== Source passage ==
Five technologies you can easily adopt at your mine to increase productivity, enhance worker safety, and gain operations visibility.

Technology is changing the way mining companies do business. Learn about five new technologies you can easily adopt at your mine to increase productivity, enhance worker safety, and gain visibility into your operations. These tools will bring you quick wins, so you can accelerate your journey toward the connected mine.

One: Augmented Reality (AR)

The concept is well known. The idea is to superimpose digital information onto real objects or equipment. It can be done using tablets, mobile phones and wearables.

Sound complex to set up? Think again! Modern AR technologies allow quick development of applications without coding! And this implementation goes beyond the standard overlay of digital information over real objects: it also enables virtual collaboration.

This means that, in addition to providing field personnel with real-time information in context of the actual process, this technology helps mining companies enable remote expert advice for equipment maintenance, as well as augment the training process to create customized, memorable instruction for new workers.

Two: Hybrid Architectures (when mainstream sensors meet industrial applications)

The beauty of a combined platform is that it allows you to mix data from mainstream low-cost sensors or devices on equipment with industrial automation information. Imagine integrating information from environmental monitoring (from IoT sensing technologies) with real-time production information coming from process automation systems.

Incorporating information gathered with IoT mainstream (and low cost) devices into mining automation systems provides a huge opportunity to gain operational visibility, limited only by your creativity. For example, there are ready-to-use IoT development kits for environmental monitoring that can be ordered on the Internet.
===
== Provided data ==
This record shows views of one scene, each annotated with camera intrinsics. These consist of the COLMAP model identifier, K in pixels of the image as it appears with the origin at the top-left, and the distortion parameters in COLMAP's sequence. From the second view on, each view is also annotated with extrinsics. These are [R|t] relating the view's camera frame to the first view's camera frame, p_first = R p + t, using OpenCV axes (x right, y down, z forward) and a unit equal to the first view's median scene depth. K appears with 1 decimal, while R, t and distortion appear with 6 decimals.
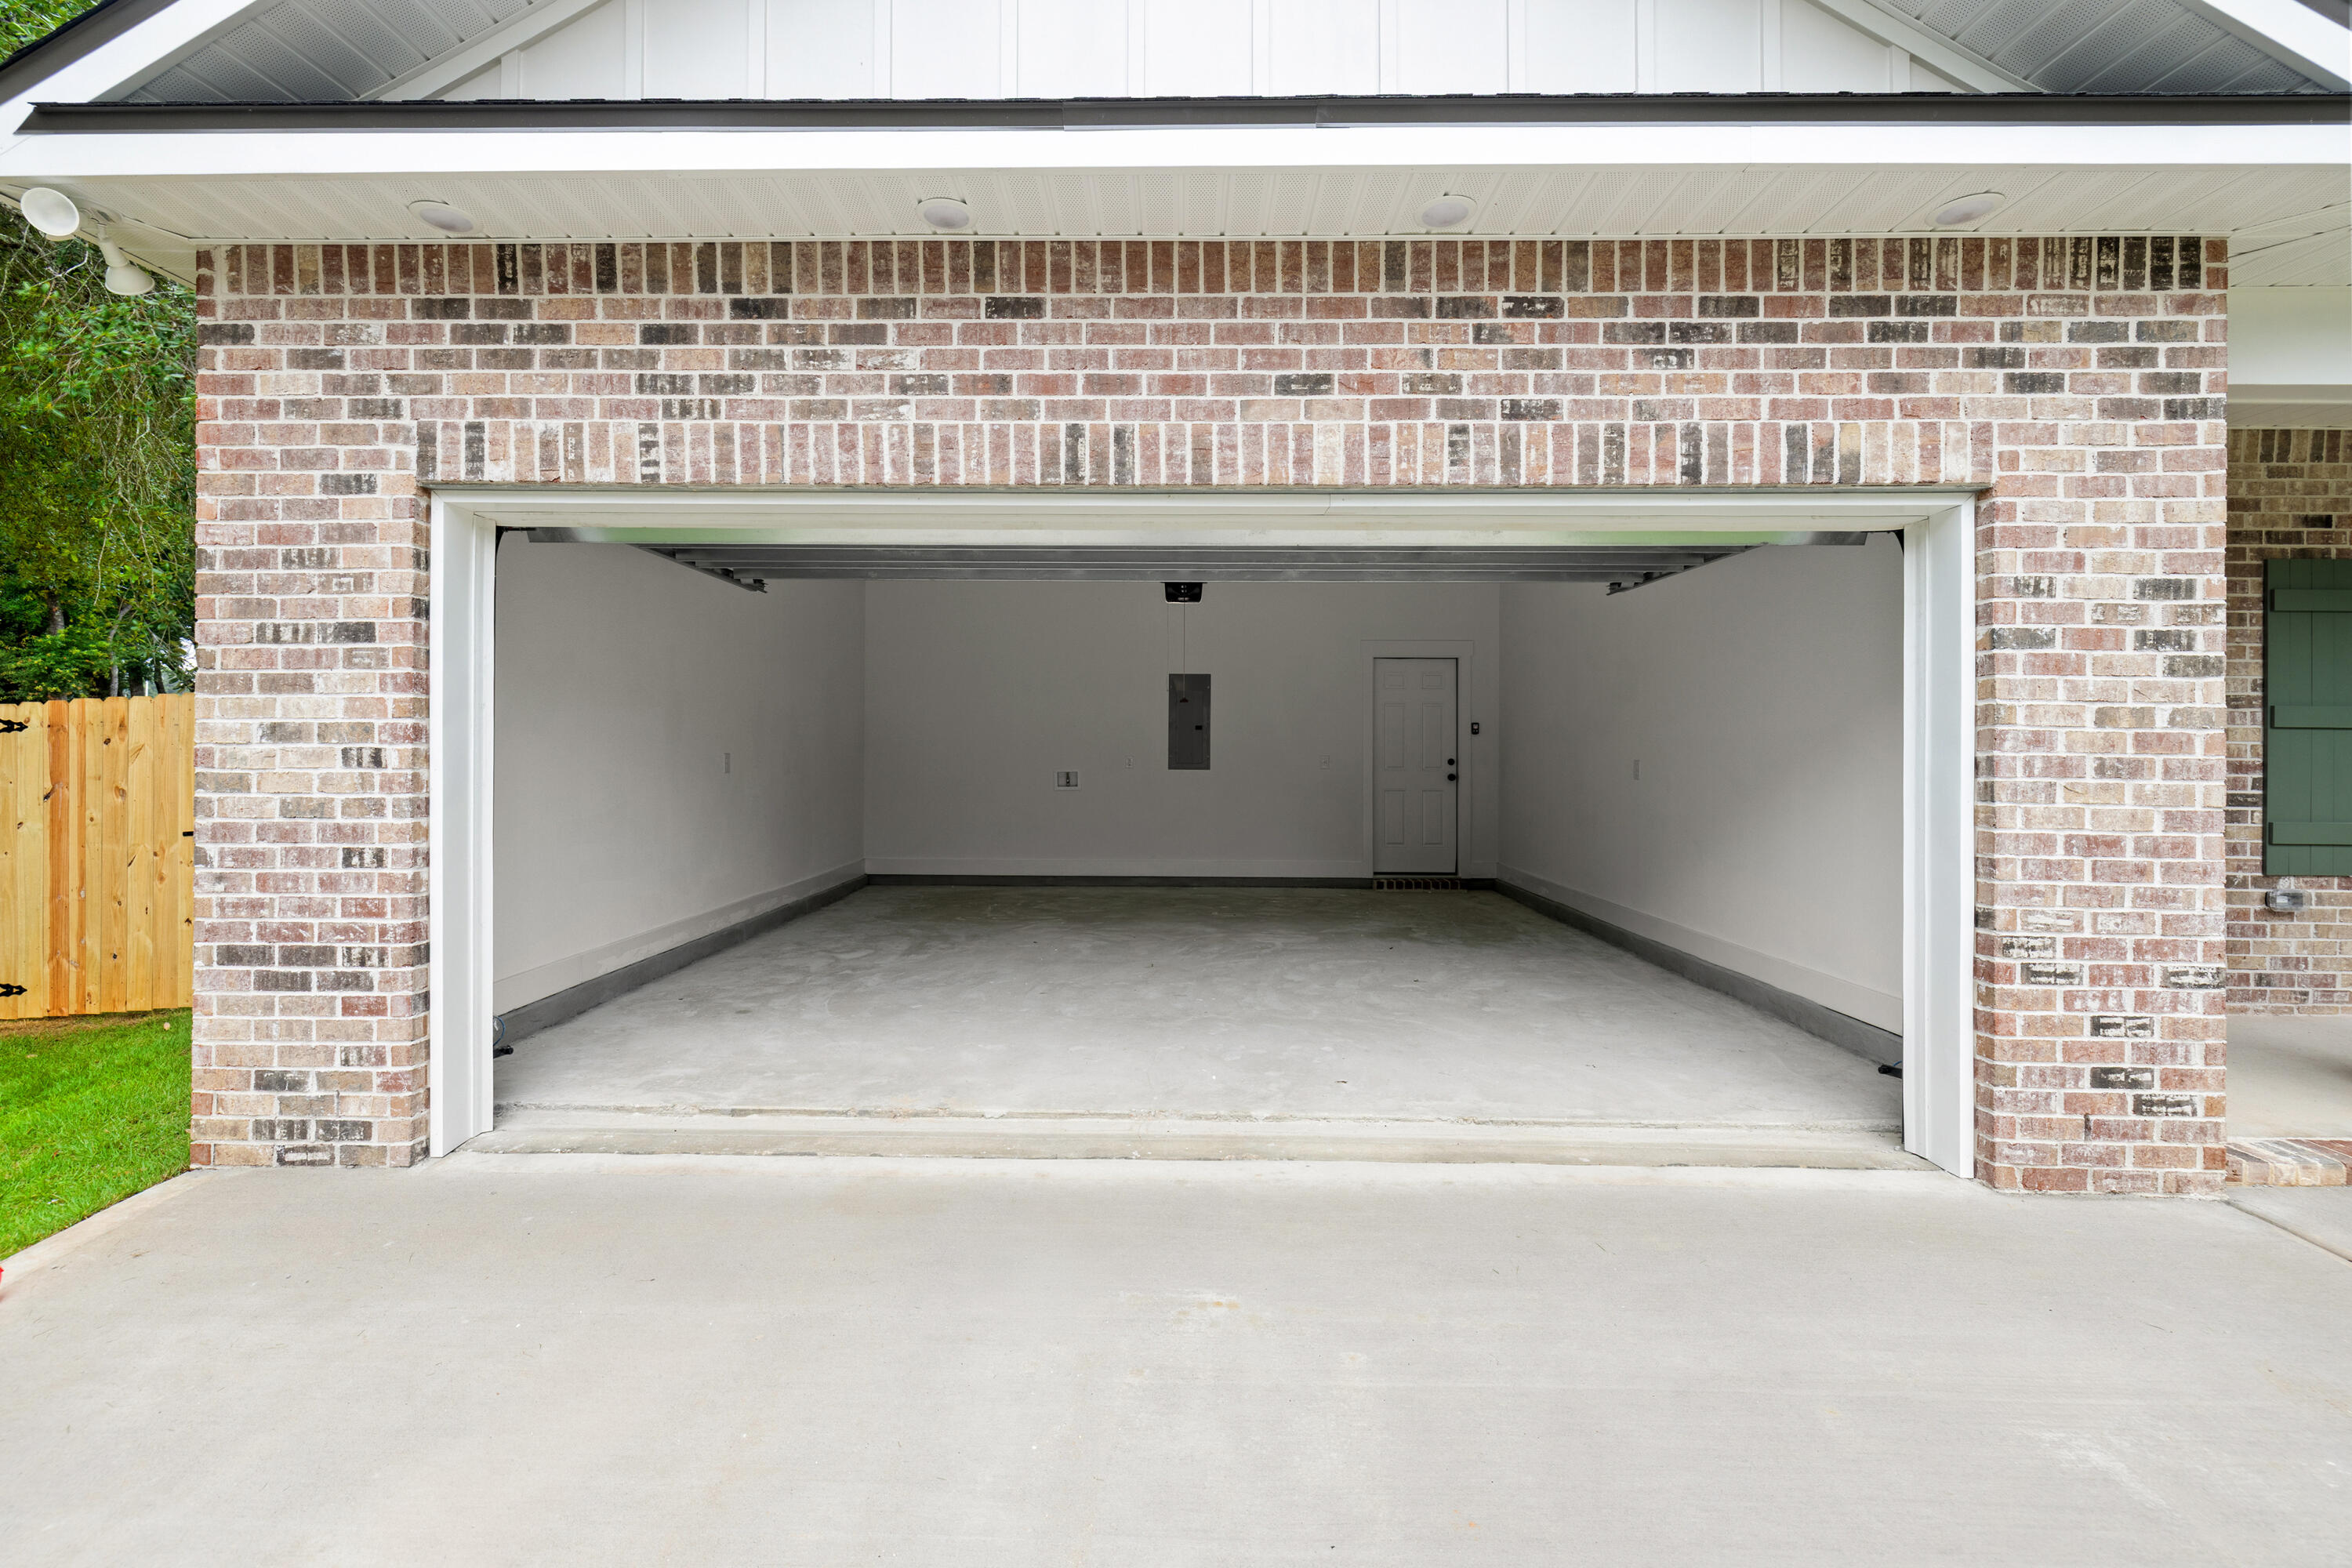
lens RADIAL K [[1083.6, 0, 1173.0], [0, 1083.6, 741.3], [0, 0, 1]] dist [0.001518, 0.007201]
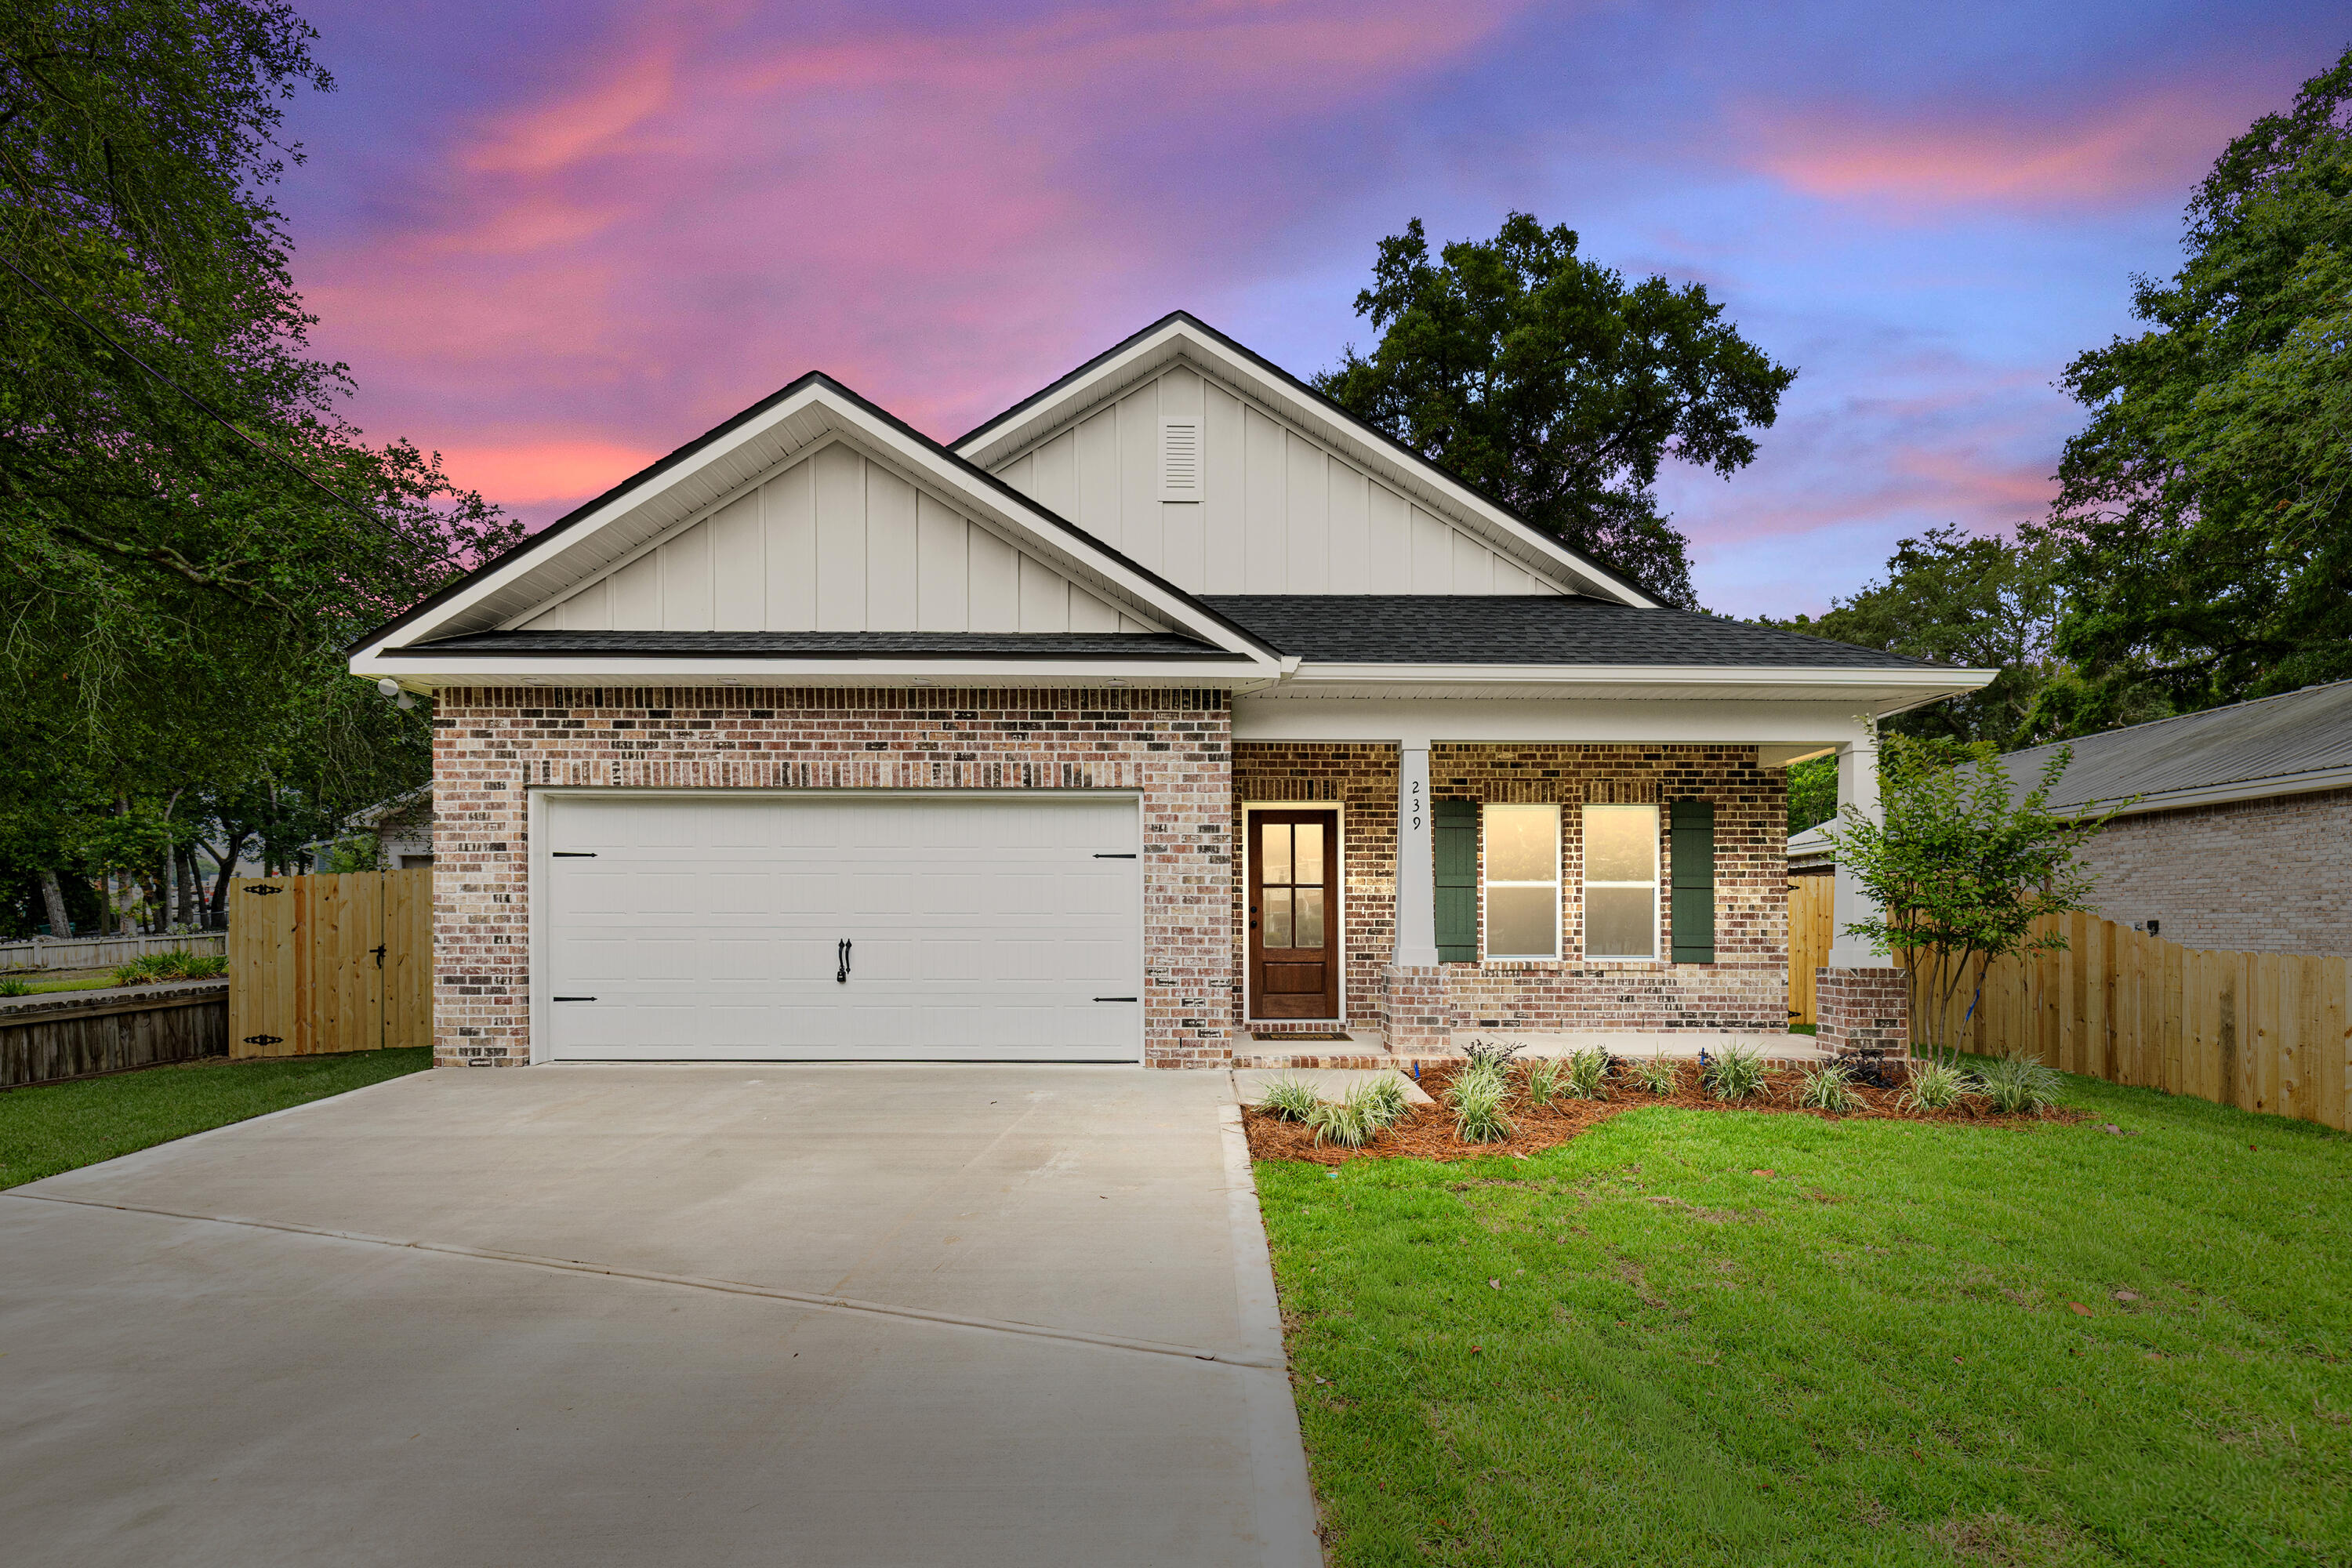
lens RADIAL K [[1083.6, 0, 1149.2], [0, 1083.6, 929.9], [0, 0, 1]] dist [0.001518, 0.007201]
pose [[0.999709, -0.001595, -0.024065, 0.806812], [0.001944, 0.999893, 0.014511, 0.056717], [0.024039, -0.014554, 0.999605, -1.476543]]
===
- _Tasks to carry out_:
a) According to the mining technology passage, what devices can be used to superimpose digital information onto real objects?
b) Retype the portion of the mining technology passage that begins at the words "The concept is" and ends after the words "meet industrial applications)".
The material bears no relation to the mining technology passage.

- _Solution set_:
a) Tablets, mobile phones and wearables.

b)
The concept is well known. The idea is to superimpose digital information onto real objects or equipment. It can be done using tablets, mobile phones and wearables.

Sound complex to set up? Think again! Modern AR technologies allow quick development of applications without coding! And this implementation goes beyond the standard overlay of digital information over real objects: it also enables virtual collaboration.

This means that, in addition to providing field personnel with real-time information in context of the actual process, this technology helps mining companies enable remote expert advice for equipment maintenance, as well as augment the training process to create customized, memorable instruction for new workers.

Two: Hybrid Architectures (when mainstream sensors meet industrial applications)